DeltaForge

Development Guide

Use this guide to build, test, and extend DeltaForge. It covers local workflows, optional dependency containers, and how to work with Docker images.

All contributions are welcome and highly appreciated.

Local prerequisites

Rust toolchain 1.89+ (install via rustup).
Optional: Docker or Podman for running the dev dependency stack and the container image.

Workspace layout

crates/deltaforge-core : shared event model, pipeline engine, and checkpointing primitives.
crates/deltaforge-config : YAML config parsing, environment variable expansion, and pipeline spec types.
crates/sources : database CDC readers (MySQL binlog, Postgres logical replication) implemented as pluggable sources.
crates/processors : JavaScript-based processors and support code for transforming batches.
crates/sinks : sink implementations (Kafka producer, Redis streams, NATS JetStream) plus sink utilities.
crates/rest-api : HTTP control plane with health/readiness and pipeline lifecycle endpoints.
crates/runner : CLI entrypoint that wires the runtime, metrics, and control plane together.
crates/chaos : end-to-end chaos scenario runner, benchmarks, and interactive playground UI.

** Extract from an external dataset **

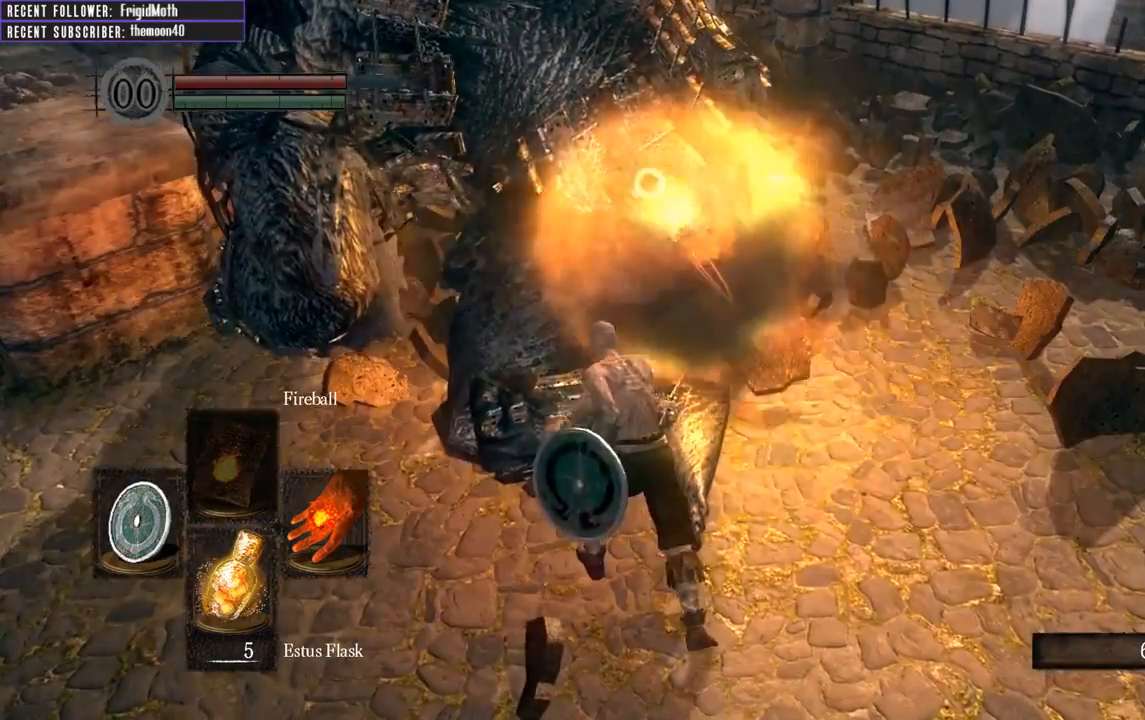
{"buttons": ["R1"], "left_stick": "center", "right_stick": "center", "events": [[33, "R1", "up"], [133, "R1", "down"], [217, "R1", "up"], [300, "R1", "down"], [400, "R1", "up"], [483, "R1", "down"]]}
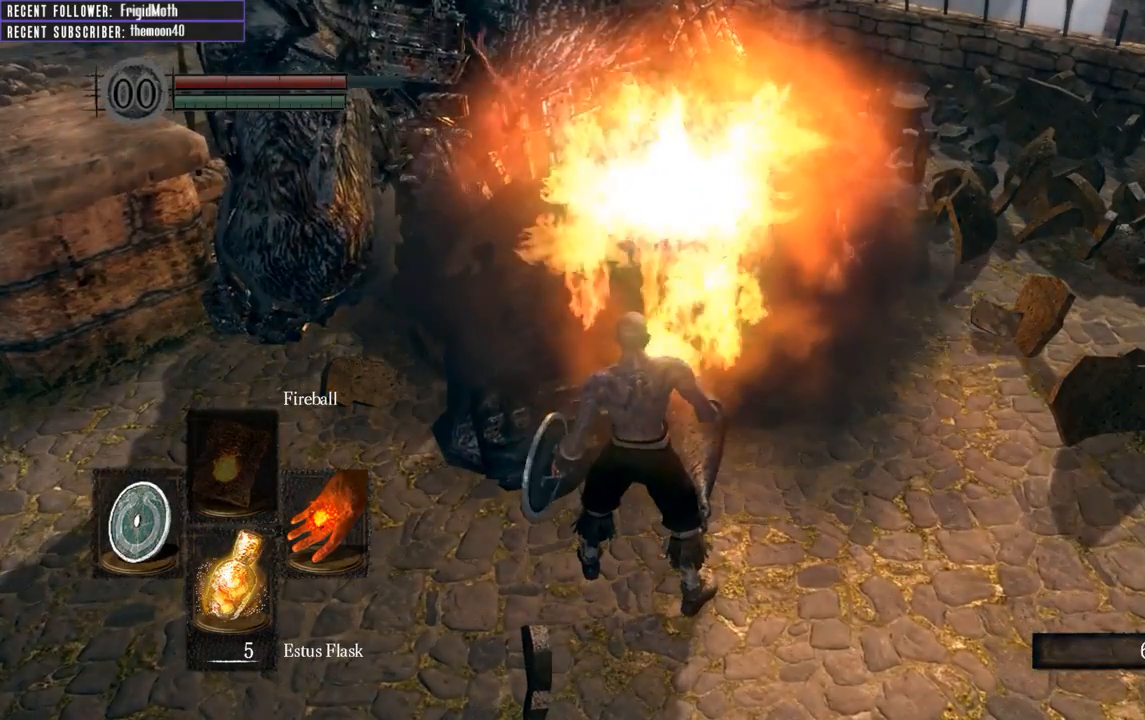
{"buttons": [], "left_stick": "center", "right_stick": "center", "events": [[83, "R1", "up"], [167, "R1", "down"], [267, "R1", "up"], [350, "R1", "down"], [467, "R1", "up"]]}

Use these crate boundaries as reference points when adding new sources, sinks, or pipeline behaviors.

Start dev dependencies

Bring up the optional backing services (MySQL, Kafka, Redis) with Docker Compose:

docker compose -f docker-compose.dev.yml up -d

Each service is exposed on localhost for local runs (5432, 3306, 9092, 6379). The MySQL container seeds demo data from ./init-scripts and configures binlog settings required for CDC.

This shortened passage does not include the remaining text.